Banking giant HSBC has reportedly been trialling the use of tokenized deposits in the Hong Kong Monetary Authority (HKMA) blockchain sandbox environment. The trial was carried out in collaboration with Jack Ma’s Chinese financial powerhouse, Ant Group, and revolved around the issuance, transfer and redemption of tokenized funds.
The primary goal of the exercise was to explore the potential benefits of deposit tokenization in providing a real-time 24/7 platform for fund transfers between corporate accounts within HSBC. For the test, HSBC connected to Ant Group’s proprietary blockchain, which is also supported by its various banking partners.
The involvement of Ant Group’s banking partners significantly enhanced many elements of the treasury fund transfer process, such as turnaround time, cost efficiency and transparency. HSBC’s Global Payment Solutions head of emerging payments Vincent Lau stressed the bank’s commitment to this and other blockchain initiatives.
“It will pave the way for future research on how blockchain and tokenization can drive efficiencies and foster innovations in corporate treasury management.”
Coincidentally, the HSBC trial was reported at the same time as officials announced imminent policy updates from the Hong Kong Securities and Futures Commission (SFC) specifically covering tokenized assets.
At Hong Kong Fintech week on Wednesday, Secretary for Financial Services and the Treasury, Christopher Hui, addressed concerns that Hong Kong authorities had lost some of their enthusiasm for Web3 following the SFC investigation and crackdown on the JPEX crypto exchange.
“We have been asked many times whether JPEX will affect our determination to grow the web3 market. The answer is a clear no.”
Hui backed this up by citing the upcoming SFC tokenization circular, along with a new HKMA consultation on regulations for stablecoin issuers, and an SFC focus on how to cover trades occurring outside of exchanges.
Sure enough, the very next day, the SFC published not one but two of the promised circulars regarding tokenized securities. These suggested that such products should generally follow the same rules as the underlying securities they represent, while addressing any new risks inherent in tokenization.
These might include risks regarding how ownership is recorded and transferred, and specific risks related to the technology, such as forking, outages and cybersecurity.

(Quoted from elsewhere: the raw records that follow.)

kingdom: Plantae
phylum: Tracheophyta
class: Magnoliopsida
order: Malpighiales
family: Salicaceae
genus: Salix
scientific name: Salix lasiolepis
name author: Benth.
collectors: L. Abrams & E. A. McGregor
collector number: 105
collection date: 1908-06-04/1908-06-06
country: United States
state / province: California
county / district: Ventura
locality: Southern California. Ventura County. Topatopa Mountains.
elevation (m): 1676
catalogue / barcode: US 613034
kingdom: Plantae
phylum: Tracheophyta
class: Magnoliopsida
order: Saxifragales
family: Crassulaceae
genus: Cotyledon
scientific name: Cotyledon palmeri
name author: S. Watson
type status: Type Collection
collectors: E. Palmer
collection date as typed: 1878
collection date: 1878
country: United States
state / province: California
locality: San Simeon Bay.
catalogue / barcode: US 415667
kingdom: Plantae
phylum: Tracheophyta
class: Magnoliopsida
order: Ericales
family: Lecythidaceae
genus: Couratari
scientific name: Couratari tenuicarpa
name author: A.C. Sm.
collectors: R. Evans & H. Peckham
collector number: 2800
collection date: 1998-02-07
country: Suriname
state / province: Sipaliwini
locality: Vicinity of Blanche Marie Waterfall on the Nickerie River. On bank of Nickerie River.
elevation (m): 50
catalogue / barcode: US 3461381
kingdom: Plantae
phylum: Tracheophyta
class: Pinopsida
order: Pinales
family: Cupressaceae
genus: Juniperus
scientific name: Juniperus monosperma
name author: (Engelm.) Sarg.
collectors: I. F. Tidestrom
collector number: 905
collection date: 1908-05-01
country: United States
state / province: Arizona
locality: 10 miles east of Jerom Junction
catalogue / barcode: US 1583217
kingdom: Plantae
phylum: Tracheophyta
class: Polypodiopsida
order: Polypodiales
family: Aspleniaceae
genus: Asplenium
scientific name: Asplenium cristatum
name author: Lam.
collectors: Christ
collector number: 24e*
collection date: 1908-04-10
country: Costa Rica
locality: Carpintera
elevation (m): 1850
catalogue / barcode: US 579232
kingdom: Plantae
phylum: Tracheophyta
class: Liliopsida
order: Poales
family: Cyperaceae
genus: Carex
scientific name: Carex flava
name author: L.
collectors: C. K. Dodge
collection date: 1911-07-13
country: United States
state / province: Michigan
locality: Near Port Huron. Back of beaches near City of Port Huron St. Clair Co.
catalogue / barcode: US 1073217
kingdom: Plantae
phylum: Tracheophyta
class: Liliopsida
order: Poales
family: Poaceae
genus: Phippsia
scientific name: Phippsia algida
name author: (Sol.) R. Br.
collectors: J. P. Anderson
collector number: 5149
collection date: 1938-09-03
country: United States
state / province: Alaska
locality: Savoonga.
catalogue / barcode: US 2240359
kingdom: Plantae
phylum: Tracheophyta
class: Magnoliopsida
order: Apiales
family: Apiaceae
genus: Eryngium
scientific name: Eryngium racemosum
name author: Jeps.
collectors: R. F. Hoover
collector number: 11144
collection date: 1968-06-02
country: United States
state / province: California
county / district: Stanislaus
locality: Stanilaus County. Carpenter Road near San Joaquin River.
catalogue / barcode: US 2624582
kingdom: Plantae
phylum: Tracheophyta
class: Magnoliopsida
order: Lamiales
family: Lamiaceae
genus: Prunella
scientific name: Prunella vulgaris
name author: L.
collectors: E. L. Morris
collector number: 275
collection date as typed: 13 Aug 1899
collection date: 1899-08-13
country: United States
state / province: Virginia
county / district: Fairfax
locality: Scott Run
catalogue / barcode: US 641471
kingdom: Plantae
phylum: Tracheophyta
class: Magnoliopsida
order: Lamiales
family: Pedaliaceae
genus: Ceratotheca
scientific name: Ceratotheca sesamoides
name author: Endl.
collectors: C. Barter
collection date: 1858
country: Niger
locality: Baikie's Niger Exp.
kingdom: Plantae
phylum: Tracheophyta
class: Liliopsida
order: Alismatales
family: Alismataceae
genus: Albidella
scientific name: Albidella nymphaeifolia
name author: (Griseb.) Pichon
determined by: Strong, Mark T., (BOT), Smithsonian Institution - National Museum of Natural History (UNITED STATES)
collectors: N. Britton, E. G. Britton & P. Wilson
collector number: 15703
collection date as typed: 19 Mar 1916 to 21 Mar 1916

The overall tone of the documents was, however, broadly positive.
“The SFC is supportive of intermediaries taking the initiative to tokenise traditional securities and believes the industry has made encouraging progress so far in coming up with scalable and interoperable tokenisation solutions.”
It marks a far cry from the attitude of the SFC’s equivalent commission in the U.S., but then, Hong Kong has long expressed a desire to become a crypto hub, which, if the actions of its regulators are anything to go by, the United States definitely doesn't want.